First, we need to download and load the necessary packages, “rpart” and “rpart.plot”, for building and visualizing classification trees.
install.packages("rpart")
install.packages("rpart.plot")
library(rpart)
library(rpart.plot)
Next, load the MBA application dataset, which contains information about applicants’ GPA, GMAT scores, and admission decisions.
# Load the MBA application dataset
# This dataset contains information about applicants' GPA, GMAT scores, and admission decisions.
file_path = "https://jiantongwang.com/MBA_Admission.csv"
MBA.data <- read.csv(file = file_path, header=T)
str(MBA.data)
## 'data.frame': 250 obs. of 3 variables:
## $ GPA : num 2.89 3.51 2.77 2.48 2.81 ...
## $ GMAT : num 426 566 301 333 403 ...
## $ Decision: chr "notadmit" "admit" "admit" "notadmit" ...
By default, the variable “Decision” is a character variable, and we need to convert it into a factor variable.
MBA.data$Decision <- as.factor(MBA.data$Decision)
str(MBA.data) # take a look at the structure of the dataset
## 'data.frame': 250 obs. of 3 variables:
## $ GPA : num 2.89 3.51 2.77 2.48 2.81 ...
## $ GMAT : num 426 566 301 333 403 ...
## $ Decision: Factor w/ 2 levels "admit","notadmit": 2 1 1 2 2 1 2 1 1 2 ...
We split the dataset into training and testing data. To ensure reproducibility, we set a random seed using set.seed() function.
set.seed(1234) # ensure reproducibility
training_index <- sample(1 : 250, 200) # randomly select 80% of the data set as training data, and leave 20% as testing data.
MBA.training <- MBA.data[training_index, ] # 80% training data
MBA.testing <- MBA.data[-training_index, ] # 20% testing data
Create a scatter plot to visualize the distribution of GPA and GMAT scores, and their admission status.

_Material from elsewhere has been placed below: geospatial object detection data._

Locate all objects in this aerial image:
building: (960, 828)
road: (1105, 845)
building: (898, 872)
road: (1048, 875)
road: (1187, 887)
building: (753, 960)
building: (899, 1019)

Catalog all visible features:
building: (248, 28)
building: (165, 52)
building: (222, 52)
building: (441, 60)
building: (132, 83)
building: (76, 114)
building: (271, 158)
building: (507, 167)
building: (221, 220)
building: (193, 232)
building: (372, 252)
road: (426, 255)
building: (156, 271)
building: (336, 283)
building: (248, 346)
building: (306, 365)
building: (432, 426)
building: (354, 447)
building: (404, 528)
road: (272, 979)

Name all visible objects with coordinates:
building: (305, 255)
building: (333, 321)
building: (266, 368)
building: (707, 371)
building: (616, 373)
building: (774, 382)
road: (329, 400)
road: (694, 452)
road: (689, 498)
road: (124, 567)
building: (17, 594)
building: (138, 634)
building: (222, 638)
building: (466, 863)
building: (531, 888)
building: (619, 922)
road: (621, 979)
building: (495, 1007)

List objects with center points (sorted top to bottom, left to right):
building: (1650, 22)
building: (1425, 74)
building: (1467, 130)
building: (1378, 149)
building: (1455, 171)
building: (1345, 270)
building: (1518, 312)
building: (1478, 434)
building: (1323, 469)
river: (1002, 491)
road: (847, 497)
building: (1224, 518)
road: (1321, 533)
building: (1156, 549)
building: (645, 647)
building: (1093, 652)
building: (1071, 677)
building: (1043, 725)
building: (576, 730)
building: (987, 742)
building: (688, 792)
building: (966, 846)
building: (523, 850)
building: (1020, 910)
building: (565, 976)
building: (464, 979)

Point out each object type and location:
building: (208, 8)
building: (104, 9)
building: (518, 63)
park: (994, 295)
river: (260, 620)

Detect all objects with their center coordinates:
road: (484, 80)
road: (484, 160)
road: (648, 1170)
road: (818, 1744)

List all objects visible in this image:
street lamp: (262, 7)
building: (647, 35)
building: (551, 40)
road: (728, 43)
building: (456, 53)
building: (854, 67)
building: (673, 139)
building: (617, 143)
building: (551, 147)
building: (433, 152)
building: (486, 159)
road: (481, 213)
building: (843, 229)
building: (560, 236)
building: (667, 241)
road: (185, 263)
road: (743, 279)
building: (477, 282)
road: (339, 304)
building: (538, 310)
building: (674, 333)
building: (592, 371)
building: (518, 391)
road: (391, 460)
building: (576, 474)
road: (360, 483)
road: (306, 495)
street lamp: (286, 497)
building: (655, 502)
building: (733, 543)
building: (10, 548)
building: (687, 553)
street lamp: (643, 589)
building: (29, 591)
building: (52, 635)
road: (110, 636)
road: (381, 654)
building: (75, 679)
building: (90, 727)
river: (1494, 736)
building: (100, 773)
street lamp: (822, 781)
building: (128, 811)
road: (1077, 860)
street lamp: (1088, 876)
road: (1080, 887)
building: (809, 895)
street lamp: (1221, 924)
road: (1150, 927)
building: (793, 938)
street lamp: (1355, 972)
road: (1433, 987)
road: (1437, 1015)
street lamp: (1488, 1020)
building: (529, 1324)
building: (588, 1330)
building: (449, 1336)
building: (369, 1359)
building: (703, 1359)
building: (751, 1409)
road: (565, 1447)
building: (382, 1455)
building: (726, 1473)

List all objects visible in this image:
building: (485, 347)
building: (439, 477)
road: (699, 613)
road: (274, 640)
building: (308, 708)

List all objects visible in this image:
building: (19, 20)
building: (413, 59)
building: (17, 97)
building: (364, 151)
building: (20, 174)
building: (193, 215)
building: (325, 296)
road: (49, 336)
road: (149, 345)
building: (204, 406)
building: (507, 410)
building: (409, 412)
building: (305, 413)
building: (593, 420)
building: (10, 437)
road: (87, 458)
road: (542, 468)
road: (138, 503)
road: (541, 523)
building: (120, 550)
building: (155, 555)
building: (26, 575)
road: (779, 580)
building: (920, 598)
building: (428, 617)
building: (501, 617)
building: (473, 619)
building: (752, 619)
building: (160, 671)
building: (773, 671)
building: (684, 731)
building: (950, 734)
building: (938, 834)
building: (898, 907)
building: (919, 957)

# Define colors for each category
colors <- c("admit" = "red", "notadmit" = "black") # Red for 'admit', Black for 'notadmit'
shapes <- c("admit" = 19, "notadmit" = 15) # Circle for 'admit', square for 'notadmit'
# Create the scatter plot
plot(MBA.training$GPA ~ MBA.training$GMAT,
col = colors[MBA.training$Decision],
main = "MBA Admission",
xlab = "GMAT",
ylab = "GPA",
ylim = c(2,4),
pch = shapes[MBA.training$Decision])
# Add legend
legend("bottomright",
legend = names(colors),
col = colors,
pch = shapes,
title = "Admission Status")
We can use rpart() function to build a classification tree model. After we build this classification tree model, we can use the prp() function to visualize it.
MBA_rpart0 <- rpart(formula = Decision ~ .,
data = MBA.training,
method = "class") # we use all the variables (GPA, GMAT) as predictors.
prp(MBA_rpart0)
We can use predict() function to make prediction with our fitted tree model. We can set the argument type = “prob” will give you the predicted probability of each class; type = “class” to get the predicted class with cut-off threshold of 0.5 (majority vote).
pred_test_prob <- predict(MBA_rpart0, MBA.testing, type = "prob")
head(pred_test_prob)
## admit notadmit
## 1 0.1875000 0.81250000
## 3 0.0000000 1.00000000
## 5 0.1875000 0.81250000
## 13 0.9607843 0.03921569
## 27 0.9607843 0.03921569
## 32 0.9607843 0.03921569
pred_test_class <- predict(MBA_rpart0, MBA.testing,type = "class")
head(pred_test_class)
## 1 3 5 13 27 32
## notadmit notadmit notadmit admit admit admit
## Levels: admit notadmit
# Generate a confusion matrix to compare predicted and actual admission decisions
table(pred_test_class, MBA.testing$Decision)
##
## pred_test_class admit notadmit
## admit 26 4
## notadmit 3 17
Accuracy: The proportion of correctly classified observations out of all observations.
Accuracy: \(\frac{26 + 17}{26 + 4 + 3 + 17} = \frac{43}{50}=0.86\)
Misclassification Rate: The proportion of incorrectly classified observations out of all observations.
Misclassification Rate: \(\frac{3 + 4}{26 + 4 + 3 + 17} = \frac{7}{50}=0.14\)
Data Preparation: Always ensure variables are correctly formatted (e.g., categorical variables as factors) and split data into training and testing sets for robust model evaluation.
Visualization: Use scatter plots to explore data patterns and relationships, which can guide feature selection and model design.
Model Fitting and Prediction Performance: Use rpart() to fit classification trees and predict() to evaluate performance on new data. The confusion matrix provides a clear summary of model prediction performance, which are essential for assessing model performance.